MATERIALS PROVIDED below:

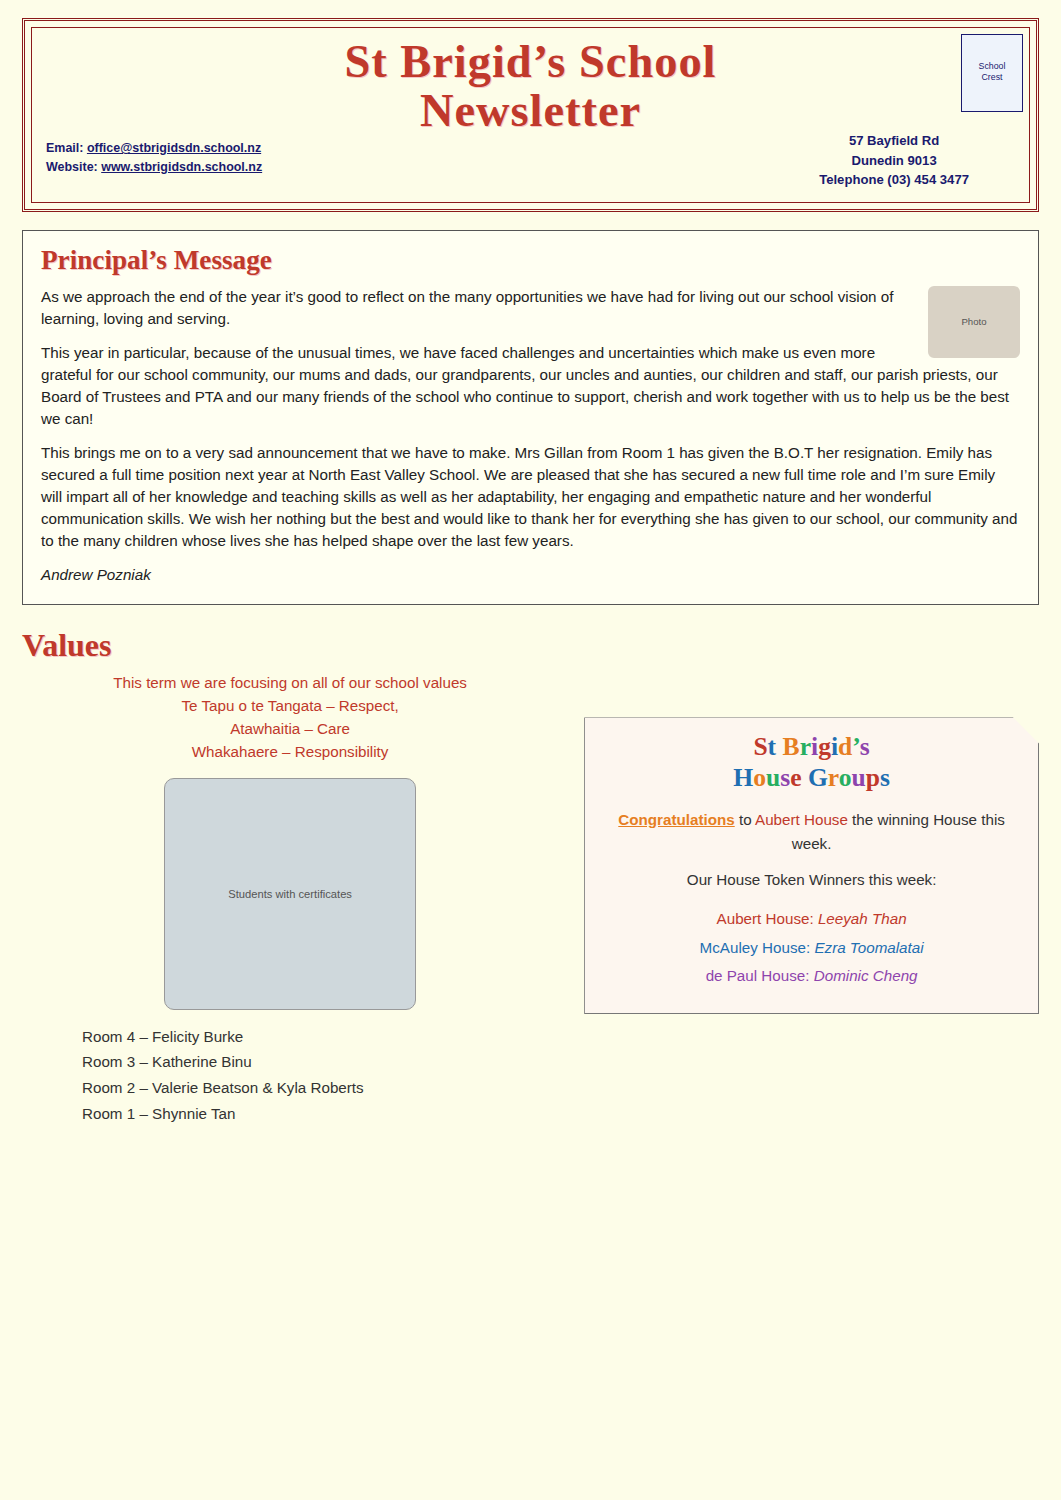School
Crest
St Brigid’s School
Newsletter
Email: office@stbrigidsdn.school.nz
Website: www.stbrigidsdn.school.nz
57 Bayfield Rd
Dunedin 9013
Telephone (03) 454 3477
Principal’s Message
Photo
As we approach the end of the year it’s good to reflect on the many opportunities we have had for living out our school vision of learning, loving and serving.
This year in particular, because of the unusual times, we have faced challenges and uncertainties which make us even more grateful for our school community, our mums and dads, our grandparents, our uncles and aunties, our children and staff, our parish priests, our Board of Trustees and PTA and our many friends of the school who continue to support, cherish and work together with us to help us be the best we can!
This brings me on to a very sad announcement that we have to make. Mrs Gillan from Room 1 has given the B.O.T her resignation. Emily has secured a full time position next year at North East Valley School. We are pleased that she has secured a new full time role and I’m sure Emily will impart all of her knowledge and teaching skills as well as her adaptability, her engaging and empathetic nature and her wonderful communication skills. We wish her nothing but the best and would like to thank her for everything she has given to our school, our community and to the many children whose lives she has helped shape over the last few years.
Andrew Pozniak
Values
This term we are focusing on all of our school values
Te Tapu o te Tangata – Respect,
Atawhaitia – Care
Whakahaere – Responsibility
Students with certificates
Room 4 – Felicity Burke
Room 3 – Katherine Binu
Room 2 – Valerie Beatson & Kyla Roberts
Room 1 – Shynnie Tan
St Brigid’s
House Groups
Congratulations to Aubert House the winning House this week.
Our House Token Winners this week:
Aubert House: Leeyah Than
McAuley House: Ezra Toomalatai
de Paul House: Dominic Cheng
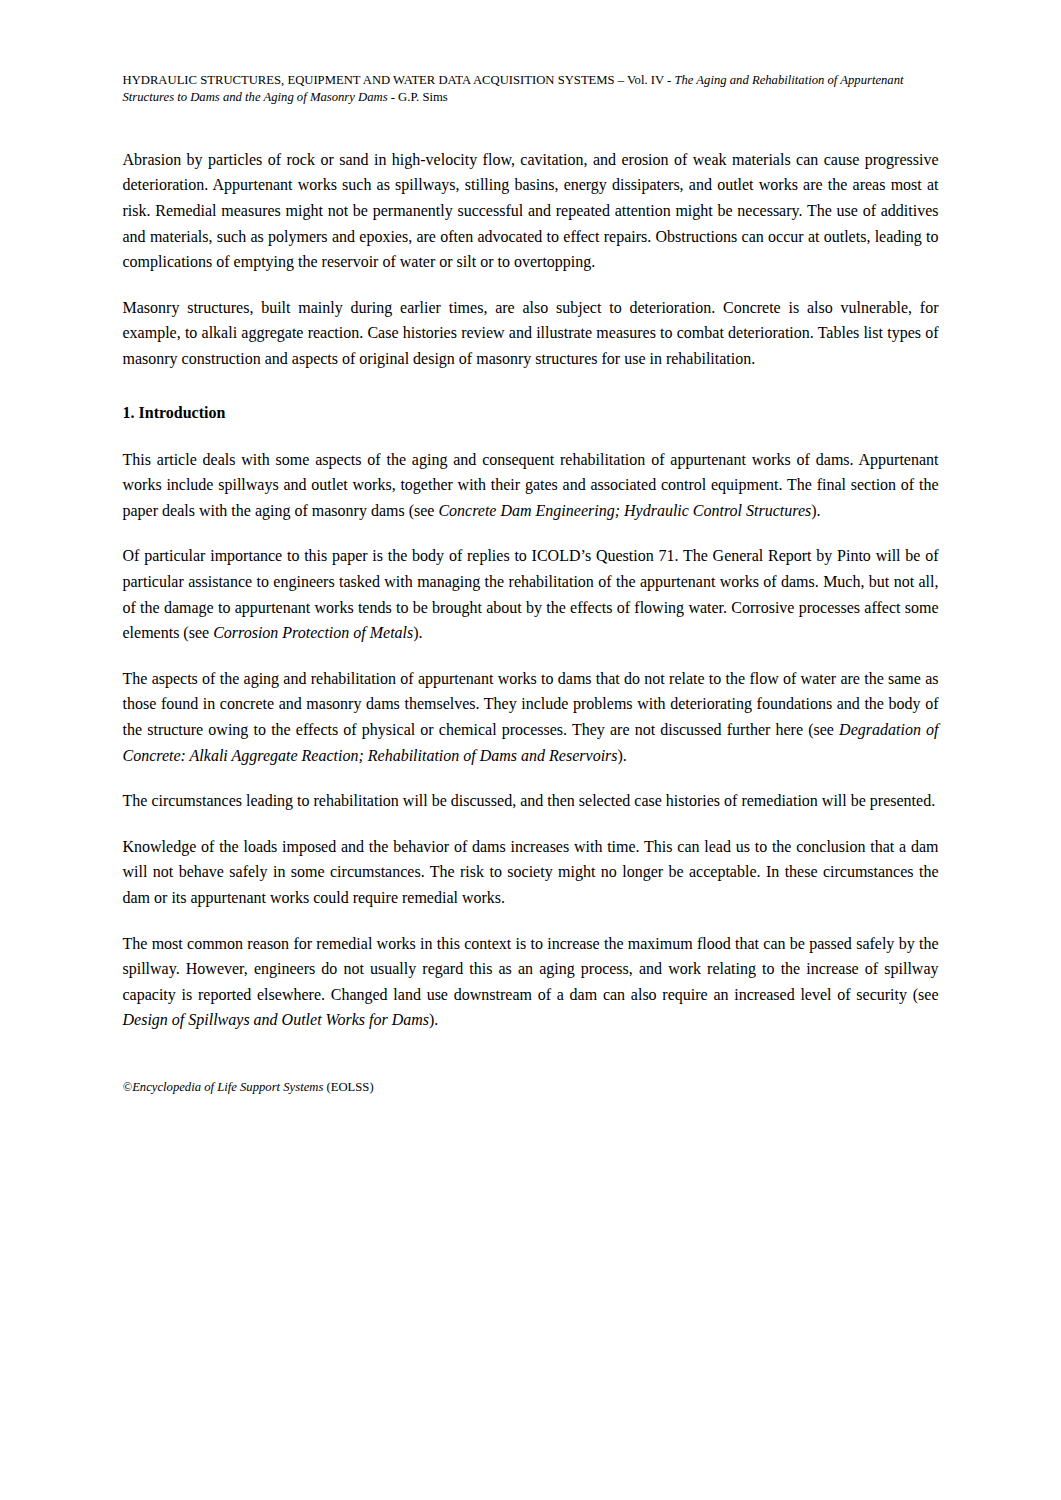HYDRAULIC STRUCTURES, EQUIPMENT AND WATER DATA ACQUISITION SYSTEMS – Vol. IV - The Aging and Rehabilitation of Appurtenant Structures to Dams and the Aging of Masonry Dams - G.P. Sims
Abrasion by particles of rock or sand in high-velocity flow, cavitation, and erosion of weak materials can cause progressive deterioration. Appurtenant works such as spillways, stilling basins, energy dissipaters, and outlet works are the areas most at risk. Remedial measures might not be permanently successful and repeated attention might be necessary. The use of additives and materials, such as polymers and epoxies, are often advocated to effect repairs. Obstructions can occur at outlets, leading to complications of emptying the reservoir of water or silt or to overtopping.
Masonry structures, built mainly during earlier times, are also subject to deterioration. Concrete is also vulnerable, for example, to alkali aggregate reaction. Case histories review and illustrate measures to combat deterioration. Tables list types of masonry construction and aspects of original design of masonry structures for use in rehabilitation.
1. Introduction
This article deals with some aspects of the aging and consequent rehabilitation of appurtenant works of dams. Appurtenant works include spillways and outlet works, together with their gates and associated control equipment. The final section of the paper deals with the aging of masonry dams (see Concrete Dam Engineering; Hydraulic Control Structures).
Of particular importance to this paper is the body of replies to ICOLD’s Question 71. The General Report by Pinto will be of particular assistance to engineers tasked with managing the rehabilitation of the appurtenant works of dams. Much, but not all, of the damage to appurtenant works tends to be brought about by the effects of flowing water. Corrosive processes affect some elements (see Corrosion Protection of Metals).
The aspects of the aging and rehabilitation of appurtenant works to dams that do not relate to the flow of water are the same as those found in concrete and masonry dams themselves. They include problems with deteriorating foundations and the body of the structure owing to the effects of physical or chemical processes. They are not discussed further here (see Degradation of Concrete: Alkali Aggregate Reaction; Rehabilitation of Dams and Reservoirs).
The circumstances leading to rehabilitation will be discussed, and then selected case histories of remediation will be presented.
Knowledge of the loads imposed and the behavior of dams increases with time. This can lead us to the conclusion that a dam will not behave safely in some circumstances. The risk to society might no longer be acceptable. In these circumstances the dam or its appurtenant works could require remedial works.
The most common reason for remedial works in this context is to increase the maximum flood that can be passed safely by the spillway. However, engineers do not usually regard this as an aging process, and work relating to the increase of spillway capacity is reported elsewhere. Changed land use downstream of a dam can also require an increased level of security (see Design of Spillways and Outlet Works for Dams).
©Encyclopedia of Life Support Systems (EOLSS)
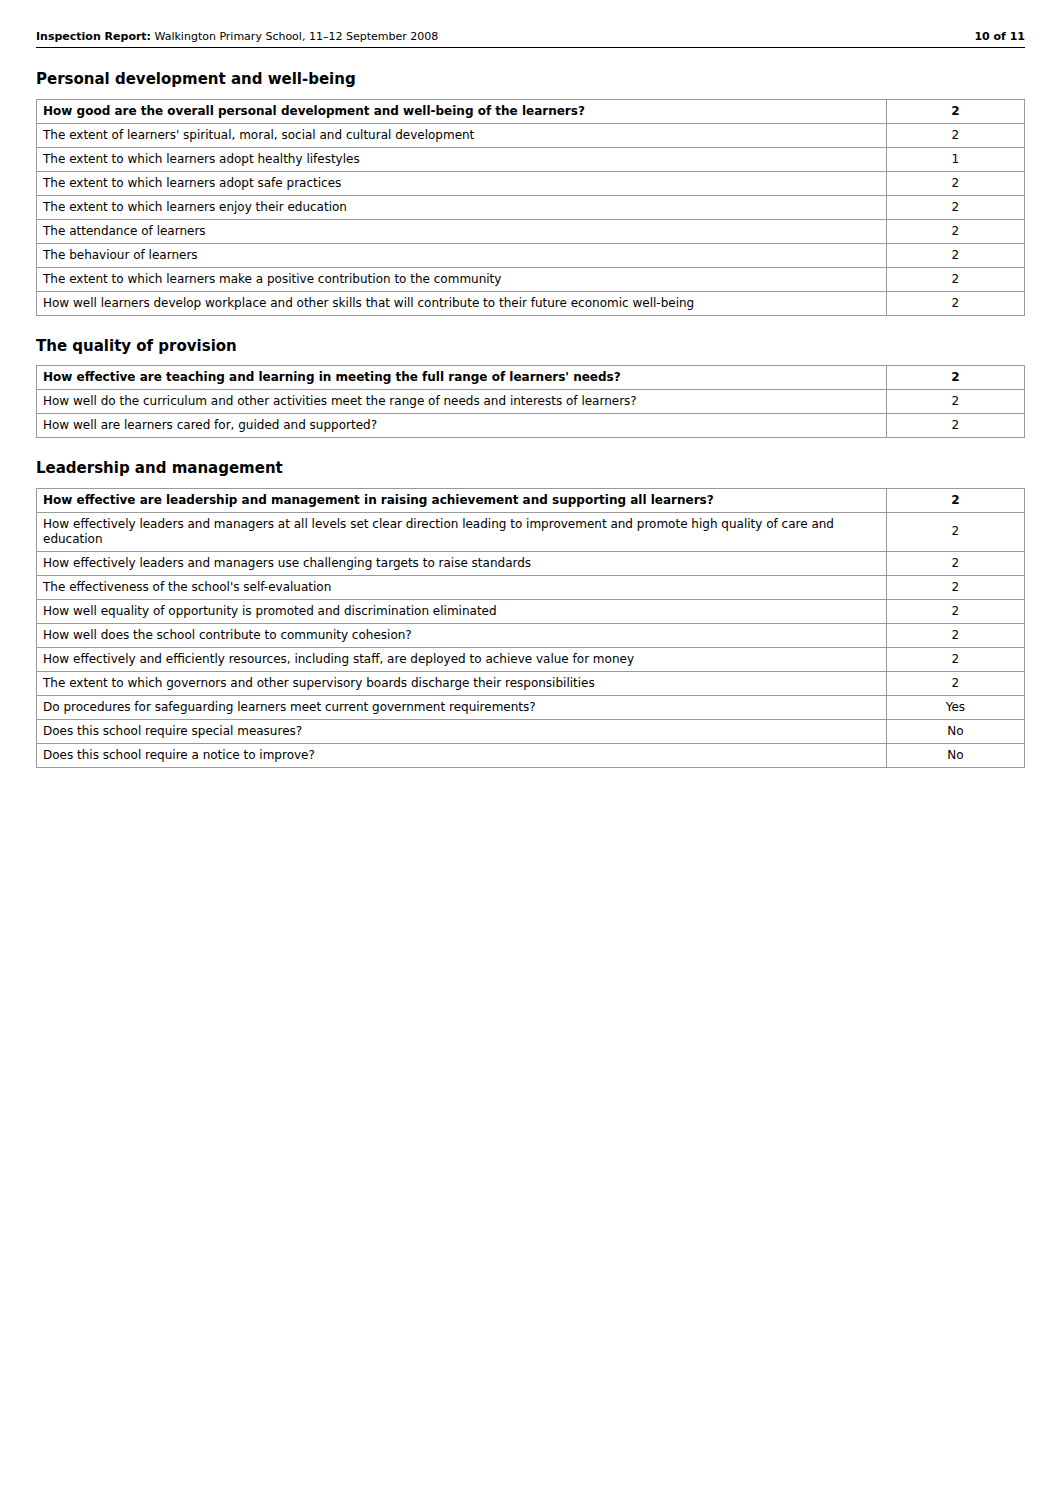Inspection Report: Walkington Primary School, 11–12 September 2008
10 of 11
Personal development and well-being
| How good are the overall personal development and well-being of the learners? | 2 |
| The extent of learners' spiritual, moral, social and cultural development | 2 |
| The extent to which learners adopt healthy lifestyles | 1 |
| The extent to which learners adopt safe practices | 2 |
| The extent to which learners enjoy their education | 2 |
| The attendance of learners | 2 |
| The behaviour of learners | 2 |
| The extent to which learners make a positive contribution to the community | 2 |
| How well learners develop workplace and other skills that will contribute to their future economic well-being | 2 |
The quality of provision
| How effective are teaching and learning in meeting the full range of learners' needs? | 2 |
| How well do the curriculum and other activities meet the range of needs and interests of learners? | 2 |
| How well are learners cared for, guided and supported? | 2 |
Leadership and management
| How effective are leadership and management in raising achievement and supporting all learners? | 2 |
| How effectively leaders and managers at all levels set clear direction leading to improvement and promote high quality of care and education | 2 |
| How effectively leaders and managers use challenging targets to raise standards | 2 |
| The effectiveness of the school's self-evaluation | 2 |
| How well equality of opportunity is promoted and discrimination eliminated | 2 |
| How well does the school contribute to community cohesion? | 2 |
| How effectively and efficiently resources, including staff, are deployed to achieve value for money | 2 |
| The extent to which governors and other supervisory boards discharge their responsibilities | 2 |
| Do procedures for safeguarding learners meet current government requirements? | Yes |
| Does this school require special measures? | No |
| Does this school require a notice to improve? | No |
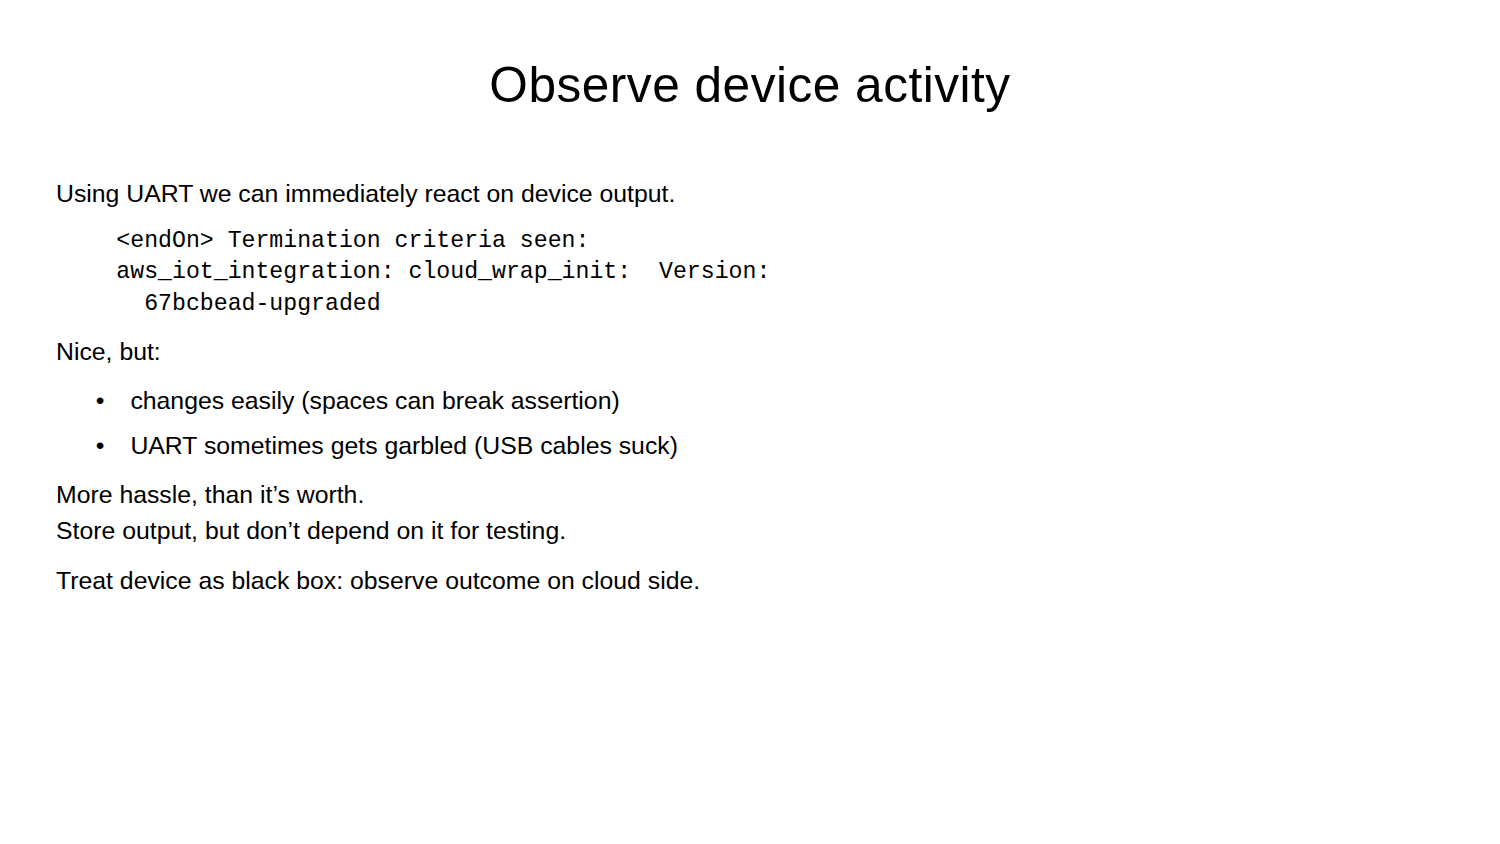Observe device activity
Using UART we can immediately react on device output.
<endOn> Termination criteria seen:
aws_iot_integration: cloud_wrap_init: Version: 67bcbead-upgraded
Nice, but:
changes easily (spaces can break assertion)
UART sometimes gets garbled (USB cables suck)
More hassle, than it’s worth.
Store output, but don’t depend on it for testing.
Treat device as black box: observe outcome on cloud side.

End of MATERIALS PROVIDED.

**ASSIGNMENT:** From the data above, copy each line where the string "contribute" appears.

**SOLUTION FOR THIS PROBLEM:**
| How well learners develop workplace and other skills that will contribute to their future economic well-being | 2 |
| How well does the school contribute to community cohesion? | 2 |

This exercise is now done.